### DOCUMENT EXTRACT
Okay so I can't believe it but I actually got a scented candle from my Secret Santa. Seriously - I'm looking at the rose-scented sucker right now. It would have been less sad if I hadn't thought it was a bottle of booze when I first saw the package.
But I'm over it. I've made peace it and, more generally, with the scented candles of the world. They're kinda pretty, they smells nice and, if there's a power blackout they could come in mighty handy. And, yeah, at least I wasn't the one who got the torch.
See that: I'm a happy, go-lucky person now. Well, since lunch anyway. Why is this? Is it because I've matured and grown as a person? Is it the two glasses of wine I had at lunch? Why don't you be the judge.
I think saying I've 'matured' would be a stretch but it has been a pretty eventful freaking year and a lot has changed. For instance, this time last year I was living with my parents. And this year I will be... living with my parents by Christmas.
Anyway, it's got me thinking about the past year... oh yes - that's right, dear reader. It's 'looking back at the year' time of year. Already. Gosh time flies. Don't back out now.
To make this self indulgent exercise more palatable I have, for your entertainment, listed the best and the worst highlights/lowlights of this year and paired it with a movie (some in cinemas, some on dvd) that I've seen this year of similar quality. Let's read on...
1. Walk the Line.
Landed a job I love, despite no experience or qualifications, thanks to luck and a small amount of resume beefing (only small, Mum, I promise). Some days at work put me in as good a mood as listening to Ring of Fire does.
2. Alexander.
Relationship meltdown. But you all know this. Total pants. Can't say this enough. Called it quits on the former well before the end but not on the latter.
3. Brokeback Mountain.
Realised how much I love and rely on my friends all over again. I'm being as mushy as the movie but you really do find out who your friends are when other parts of your life turn to shit. I was a whiny, down in the dumps muppet for quite some time and they hung out with me and listened to me and let me change my mind a dozen times without being judgy. This includes Ruthie too.
4. Miami Vice
Had to leave an office that I loved. Unexpectedly crappy, though at least I wasn't forced to grow a moustache and speak in an unconvincing accent.
5. Kiss Kiss Bang Bang
New office is different but also very good value. And if Robert Downey Junior worked in Sales... well... phew... what was I saying?
6. Tristan and Isolde
Have to move home with parents and say goodbye to Kym and Sach. Relinquish independence. Also need to find James Franco a new agent. Possibly in my pants.
7. The Departed.
Looking at buying a house. Finally I can put blu-tack on the walls.
8. White Chicks.
Mum had major operation, forcing me to realise I can be an inadequate daughter sometimes. Almost as frightening as seeing those two brothers (and I don't mean "brothers" - I'm pretty sure they're actually related) in this movie.

### REQUIRED TASKS
1 > Echo a passage from the year-in-review post word for word, beginning at the words "5. Kiss Kiss" and stopping after the words "was I saying?".
2 > Answer these questions using the year-in-review post:
(a) What scent is the candle from the Secret Santa?
(b) Which movie is paired with landing a job the writer loves?
(c) What does the writer say buying a house will finally allow?

### RECORDED INFORMATION
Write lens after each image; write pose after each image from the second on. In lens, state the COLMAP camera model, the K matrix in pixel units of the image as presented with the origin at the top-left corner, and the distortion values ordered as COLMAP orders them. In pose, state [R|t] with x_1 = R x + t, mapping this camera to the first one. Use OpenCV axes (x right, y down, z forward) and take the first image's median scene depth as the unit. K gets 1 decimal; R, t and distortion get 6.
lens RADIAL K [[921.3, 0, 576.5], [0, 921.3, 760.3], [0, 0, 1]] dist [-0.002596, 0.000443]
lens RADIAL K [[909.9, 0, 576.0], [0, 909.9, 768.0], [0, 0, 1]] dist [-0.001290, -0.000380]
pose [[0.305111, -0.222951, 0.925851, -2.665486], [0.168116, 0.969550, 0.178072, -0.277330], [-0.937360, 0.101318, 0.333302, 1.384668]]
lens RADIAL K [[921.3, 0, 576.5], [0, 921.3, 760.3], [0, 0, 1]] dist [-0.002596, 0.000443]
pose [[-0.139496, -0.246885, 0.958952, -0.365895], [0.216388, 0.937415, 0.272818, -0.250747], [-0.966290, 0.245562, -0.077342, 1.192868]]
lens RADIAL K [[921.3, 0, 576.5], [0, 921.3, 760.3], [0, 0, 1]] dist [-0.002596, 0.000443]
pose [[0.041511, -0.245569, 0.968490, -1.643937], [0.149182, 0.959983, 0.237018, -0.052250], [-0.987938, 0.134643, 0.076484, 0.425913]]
---
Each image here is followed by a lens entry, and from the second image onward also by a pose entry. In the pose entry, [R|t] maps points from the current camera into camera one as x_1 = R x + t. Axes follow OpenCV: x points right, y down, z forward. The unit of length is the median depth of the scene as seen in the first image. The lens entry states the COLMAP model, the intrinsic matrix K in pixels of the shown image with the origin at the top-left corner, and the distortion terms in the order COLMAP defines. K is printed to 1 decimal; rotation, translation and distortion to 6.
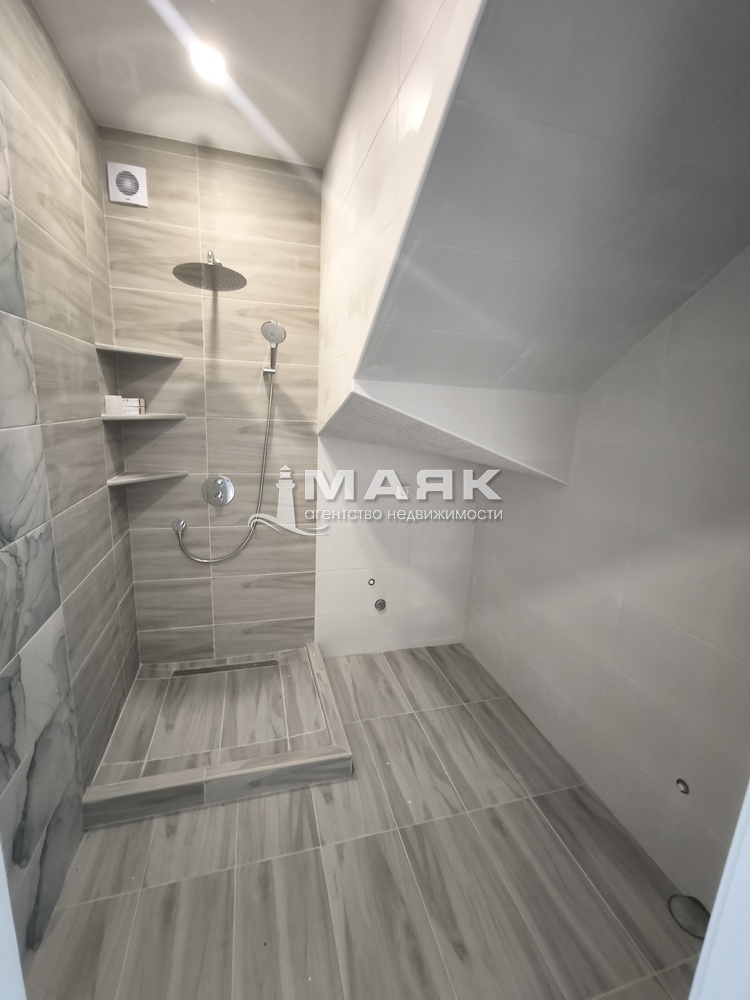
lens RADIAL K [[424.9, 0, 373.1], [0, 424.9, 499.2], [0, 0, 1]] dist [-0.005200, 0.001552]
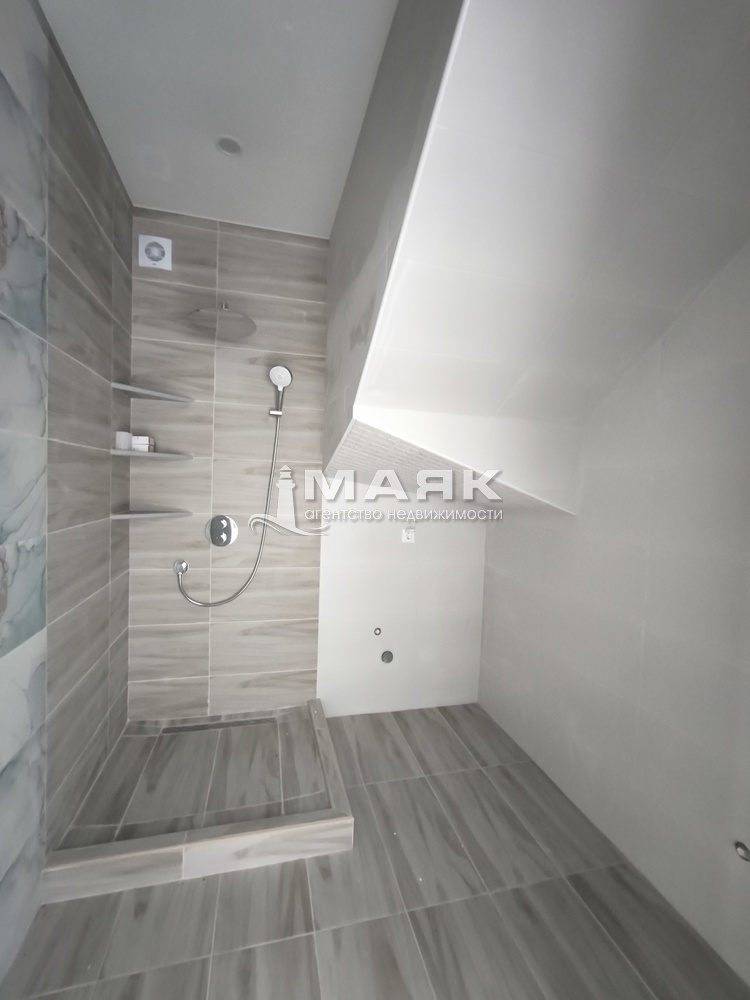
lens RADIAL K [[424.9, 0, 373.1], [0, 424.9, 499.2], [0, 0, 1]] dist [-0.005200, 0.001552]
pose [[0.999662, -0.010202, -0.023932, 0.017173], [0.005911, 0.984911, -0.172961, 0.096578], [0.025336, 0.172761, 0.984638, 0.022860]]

### COMPLETED EXERCISE
1 >
5. Kiss Kiss Bang Bang
New office is different but also very good value. And if Robert Downey Junior worked in Sales... well... phew... what was I saying?

2 >
(a) Rose.
(b) Walk the Line.
(c) Putting blu-tack on the walls.